Lossless planar line geometry

A customer requested a $50 ohm$ loss-less planar line, with the restriction that the width of the strip cannot exceed $3 mm$. What should the distance, $d$ be? However due to error during manufacturing, if the final characteristic impedance value turns out to be $52 ohm$, how much would the $d$ differ?

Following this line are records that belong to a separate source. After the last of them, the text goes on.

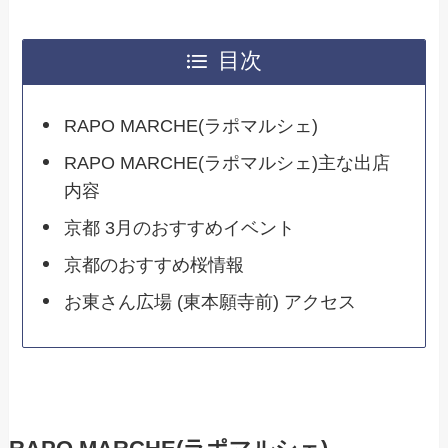
目次
RAPO MARCHE(ラポマルシェ)
RAPO MARCHE(ラポマルシェ)主な出店
内容
京都 3月のおすすめイベント
京都のおすすめ桜情報
お東さん広場 (東本願寺前) アクセス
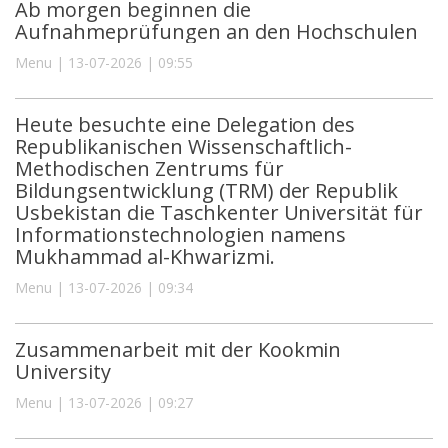
Ab morgen beginnen die
Aufnahmeprüfungen an den Hochschulen
Menu | 13-07-2026 | 09:55
Heute besuchte eine Delegation des
Republikanischen Wissenschaftlich-
Methodischen Zentrums für
Bildungsentwicklung (TRM) der Republik
Usbekistan die Taschkenter Universität für
Informationstechnologien namens
Mukhammad al-Khwarizmi.
Menu | 13-07-2026 | 09:34
Zusammenarbeit mit der Kookmin
University
Menu | 13-07-2026 | 09:27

The impedance of a loss-less line is

$Z0 = \sqrt{(L/C)}$.

The inductance of a line parallel to a conducting wall is

$L = \frac{\mu*l}{2\pi}*ln(d/a)$ where $l$ is length, $d$ is distance to wall and $a$ is wire radius

The capacitance of line parallel to a conducting wall is

$C = \frac{(2\pi\epsilon*l)} {ln(d/a)}$

These are found in electrodynamics, by writing the Maxwell equations for the propagation of electromagnetic waves in a lose-less medium. Therefore:

$Z^2 = L/C = [\mu/(4\pi\epsilon)]\ln^2(d/a)$

for $Z =50 ohm$, $a = 3 mm$, $\mu =4\pi*10^{-7} (H/m)$ and $1/(4\pi\epsilon) =9*10^9$

 one obtains

$ln^2(d/a) = \frac{50^2}{(4*10^{-7}*9*10^9} =0.221$

$d/a =1.6$

$d = 1.6*3 =4.8 mm$

For $Z = 52 ohms$

$ln^2(d/a) = 0.239$

$d/a =1.63$

$d =4.892 mm$

The difference in $d$ is $\Delta d=4.892-4.8 =0.092 mm$